What you should give back is a precise copy of the lines below from the one containing "thumb ip: (382, 305)" through the one containing "pinky pip: (424, 432)", with no pictures.

[Data records]

****************

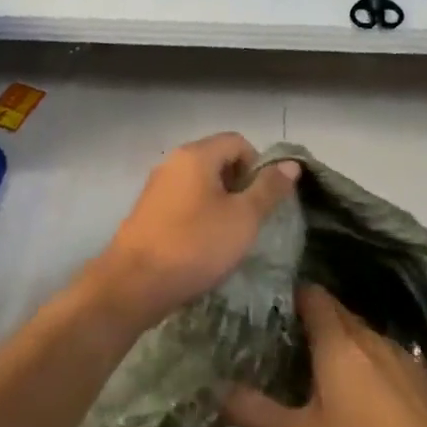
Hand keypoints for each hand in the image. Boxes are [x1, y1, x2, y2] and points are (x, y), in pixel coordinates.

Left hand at [88, 133, 299, 329]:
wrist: (135, 284)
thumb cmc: (196, 245)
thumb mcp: (243, 218)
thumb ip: (268, 188)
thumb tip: (290, 164)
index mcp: (195, 155)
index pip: (238, 142)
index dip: (259, 166)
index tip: (264, 200)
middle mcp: (172, 163)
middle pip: (217, 160)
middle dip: (240, 186)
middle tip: (250, 220)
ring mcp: (156, 187)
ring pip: (200, 184)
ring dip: (220, 204)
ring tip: (229, 236)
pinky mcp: (147, 212)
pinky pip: (183, 203)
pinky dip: (199, 216)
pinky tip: (203, 245)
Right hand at [225, 286, 426, 426]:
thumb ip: (258, 412)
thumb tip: (217, 390)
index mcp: (338, 343)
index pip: (313, 296)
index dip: (292, 295)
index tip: (272, 307)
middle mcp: (370, 338)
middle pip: (338, 313)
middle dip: (314, 319)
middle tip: (287, 340)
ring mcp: (402, 356)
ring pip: (364, 334)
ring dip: (343, 342)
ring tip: (322, 366)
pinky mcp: (424, 378)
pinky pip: (386, 356)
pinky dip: (369, 363)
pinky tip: (366, 392)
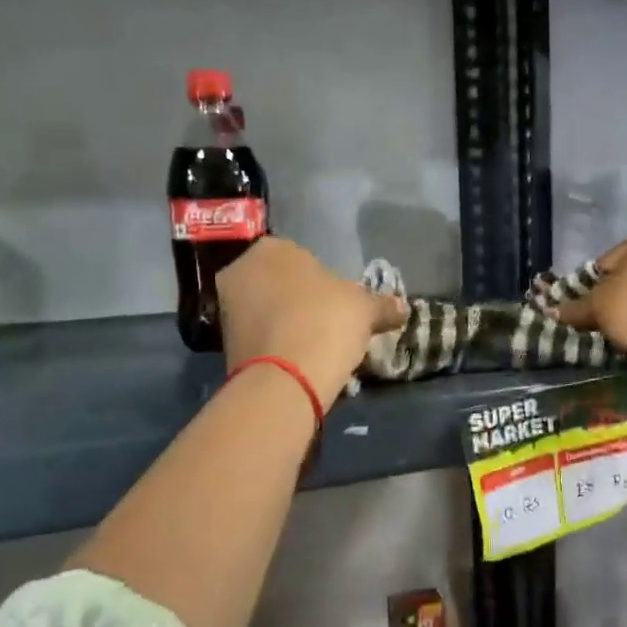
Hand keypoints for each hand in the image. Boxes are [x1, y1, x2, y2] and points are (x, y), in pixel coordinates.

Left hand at [216, 238, 406, 406]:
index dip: (325, 279)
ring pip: (268, 309)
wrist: (285, 379)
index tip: (340, 301)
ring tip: (317, 344)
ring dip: (289, 322)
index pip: (303, 256)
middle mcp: (242, 270)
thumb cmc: (326, 322)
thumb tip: (403, 307)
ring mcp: (228, 308)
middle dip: (302, 299)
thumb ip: (382, 305)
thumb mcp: (365, 309)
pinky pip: (260, 335)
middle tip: (330, 321)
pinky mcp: (224, 343)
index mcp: (272, 248)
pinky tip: (300, 359)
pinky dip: (278, 344)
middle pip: (281, 282)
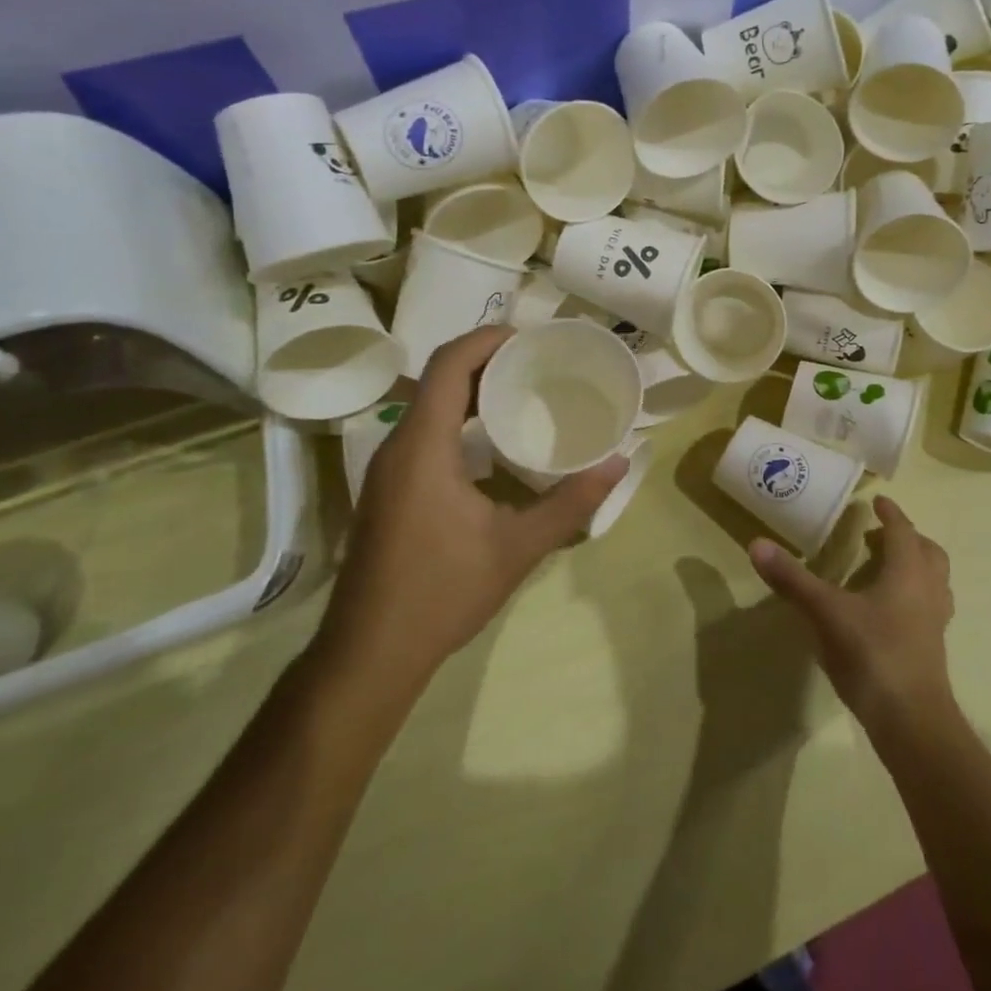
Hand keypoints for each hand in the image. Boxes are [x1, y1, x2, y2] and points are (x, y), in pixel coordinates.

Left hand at [315, 326, 628, 711]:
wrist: (370, 653)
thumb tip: (620, 463)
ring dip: (473, 390)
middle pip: (439, 379)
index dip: (488, 339)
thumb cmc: (442, 593)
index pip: (449, 365)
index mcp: (423, 447)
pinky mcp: (388, 490)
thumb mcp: (518, 547)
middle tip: (540, 362)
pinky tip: (494, 442)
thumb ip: (571, 503)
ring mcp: (388, 470)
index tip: (531, 337)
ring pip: (429, 406)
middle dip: (488, 360)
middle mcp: (397, 446)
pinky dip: (460, 419)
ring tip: (525, 392)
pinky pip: (424, 432)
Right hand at [746, 496, 955, 739]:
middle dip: (907, 538)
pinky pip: (929, 607)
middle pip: (928, 552)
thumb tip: (757, 544)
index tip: (877, 502)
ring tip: (885, 569)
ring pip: (934, 580)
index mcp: (908, 571)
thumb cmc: (872, 654)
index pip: (903, 531)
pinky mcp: (932, 648)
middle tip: (879, 536)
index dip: (891, 514)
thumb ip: (793, 579)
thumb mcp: (826, 612)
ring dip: (915, 567)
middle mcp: (928, 589)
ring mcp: (935, 621)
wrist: (912, 721)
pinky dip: (913, 596)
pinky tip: (887, 612)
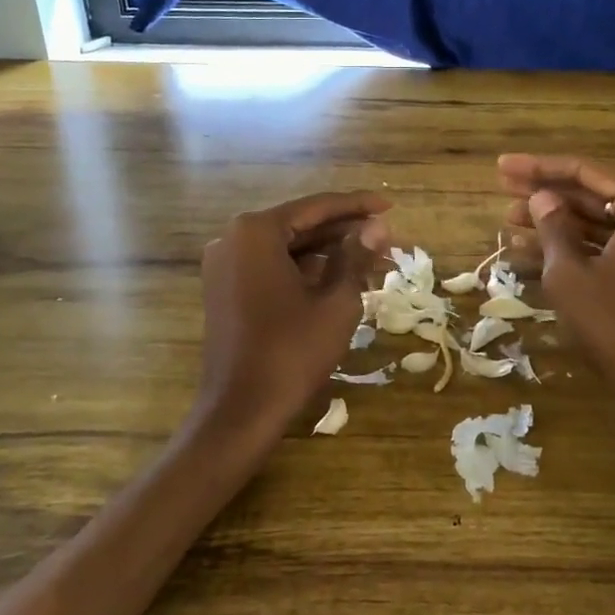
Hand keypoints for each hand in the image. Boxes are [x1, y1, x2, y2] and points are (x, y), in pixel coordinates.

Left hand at [196, 191, 392, 432]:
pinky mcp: (224, 290)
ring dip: (326, 252)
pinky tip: (338, 277)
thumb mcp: (335, 301)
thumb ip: (356, 256)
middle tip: (386, 236)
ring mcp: (224, 266)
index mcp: (256, 231)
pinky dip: (303, 270)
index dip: (357, 206)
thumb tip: (378, 226)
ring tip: (371, 258)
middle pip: (299, 225)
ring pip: (285, 248)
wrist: (241, 409)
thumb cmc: (292, 351)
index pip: (315, 208)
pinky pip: (270, 267)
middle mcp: (233, 239)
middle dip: (343, 231)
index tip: (390, 206)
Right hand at [497, 155, 614, 410]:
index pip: (586, 172)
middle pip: (596, 192)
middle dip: (547, 192)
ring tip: (511, 220)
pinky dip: (582, 243)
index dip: (539, 168)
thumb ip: (552, 226)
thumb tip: (541, 198)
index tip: (501, 167)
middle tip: (502, 188)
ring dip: (560, 220)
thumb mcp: (569, 273)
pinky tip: (539, 246)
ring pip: (604, 219)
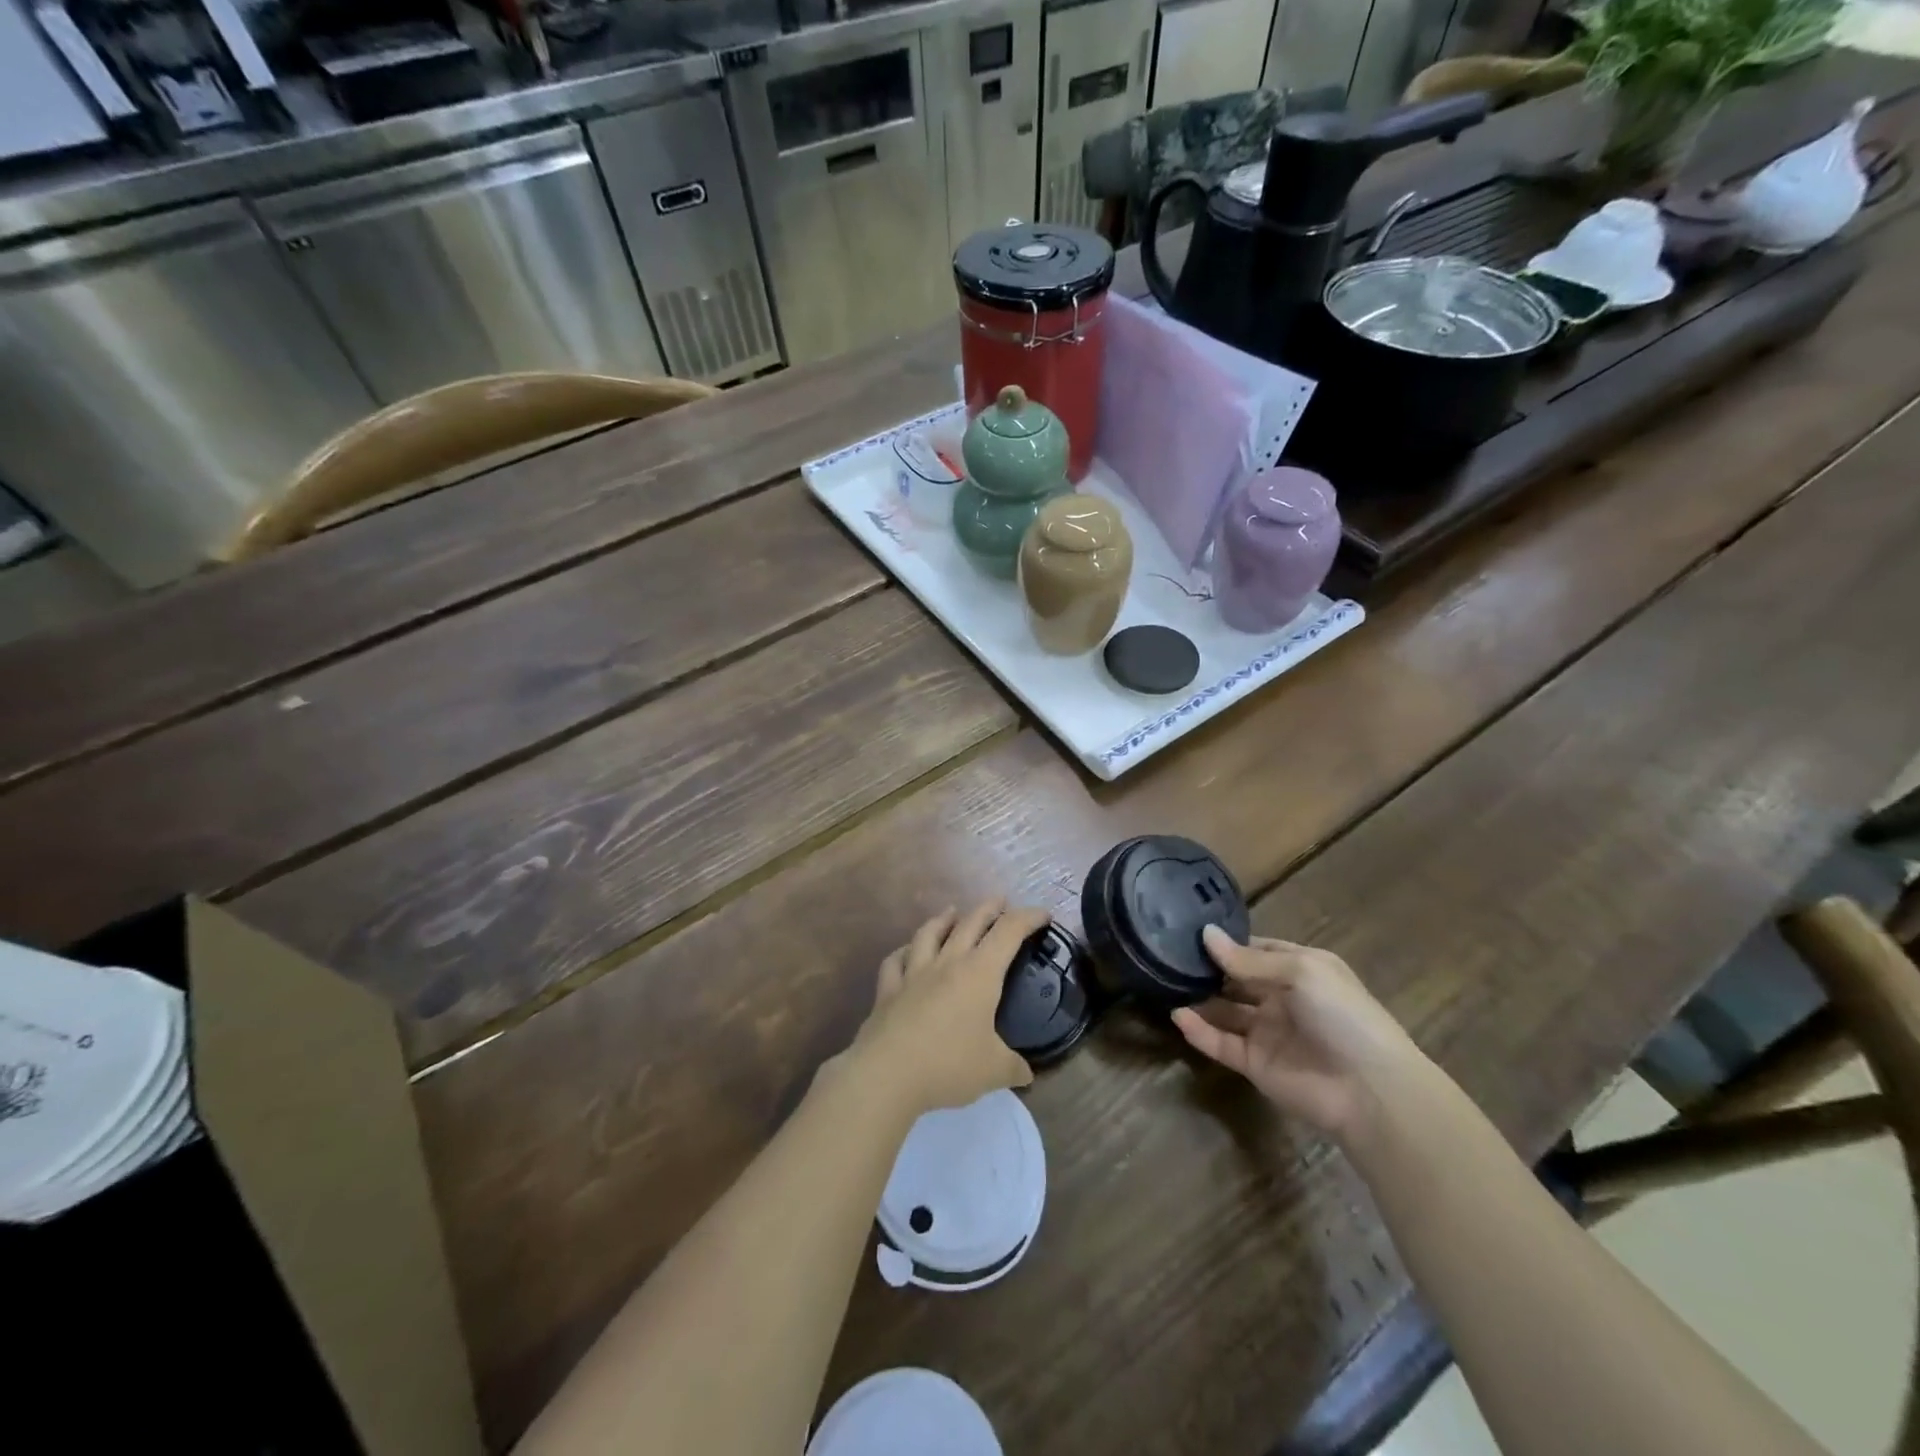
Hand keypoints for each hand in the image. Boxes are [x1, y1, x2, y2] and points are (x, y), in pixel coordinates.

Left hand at [847, 901, 1048, 1115]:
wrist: (888, 1073)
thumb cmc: (949, 1064)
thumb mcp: (994, 1070)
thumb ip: (1013, 1068)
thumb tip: (1026, 1075)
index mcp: (979, 974)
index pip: (1008, 932)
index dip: (1028, 918)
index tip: (1043, 914)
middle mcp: (947, 963)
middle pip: (970, 923)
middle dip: (988, 909)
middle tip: (1000, 901)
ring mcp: (913, 973)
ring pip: (929, 934)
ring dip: (943, 919)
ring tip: (951, 911)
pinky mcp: (888, 989)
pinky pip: (895, 961)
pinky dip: (903, 951)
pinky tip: (906, 952)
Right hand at [1171, 927, 1426, 1139]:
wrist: (1371, 1091)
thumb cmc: (1342, 1015)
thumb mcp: (1300, 972)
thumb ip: (1249, 959)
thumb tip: (1206, 934)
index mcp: (1300, 970)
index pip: (1256, 950)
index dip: (1227, 942)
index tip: (1190, 931)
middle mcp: (1281, 998)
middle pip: (1237, 978)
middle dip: (1208, 968)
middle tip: (1168, 954)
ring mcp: (1267, 1032)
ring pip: (1225, 1010)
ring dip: (1199, 998)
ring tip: (1165, 982)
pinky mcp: (1255, 1064)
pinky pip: (1220, 1043)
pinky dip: (1199, 1031)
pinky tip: (1178, 1016)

****************

Exercise answer:
thumb ip: (382, 305)
thumb mcp: (365, 309)
pinky pip: (260, 335)
middle tip: (330, 321)
pinky mcp: (224, 343)
index mcp: (272, 248)
pinky tip: (300, 359)
pinky dip: (278, 344)
middle pip: (281, 282)
Hand keypoints for each hand in the image. Boxes are [x1, y1, x2, y2] and points are (x, y), in pixel coordinates.

Left hand at [315, 326, 628, 711]:
wrist: (370, 653)
thumb tip: (620, 463)
ring dip: (473, 390)
middle pip: (439, 379)
index dip: (488, 339)
thumb cmc: (442, 593)
index pip: (449, 365)
index mcp: (423, 447)
pinky mcp: (388, 490)
thumb mcp: (518, 547)
middle tip: (540, 362)
pinky tip: (494, 442)
thumb ip: (571, 503)
ring mcp: (388, 470)
index tip: (531, 337)
ring pip: (429, 406)
middle dip: (488, 360)
middle mcp: (397, 446)
pinky dip: (460, 419)
ring tip: (525, 392)
pinky pip: (424, 432)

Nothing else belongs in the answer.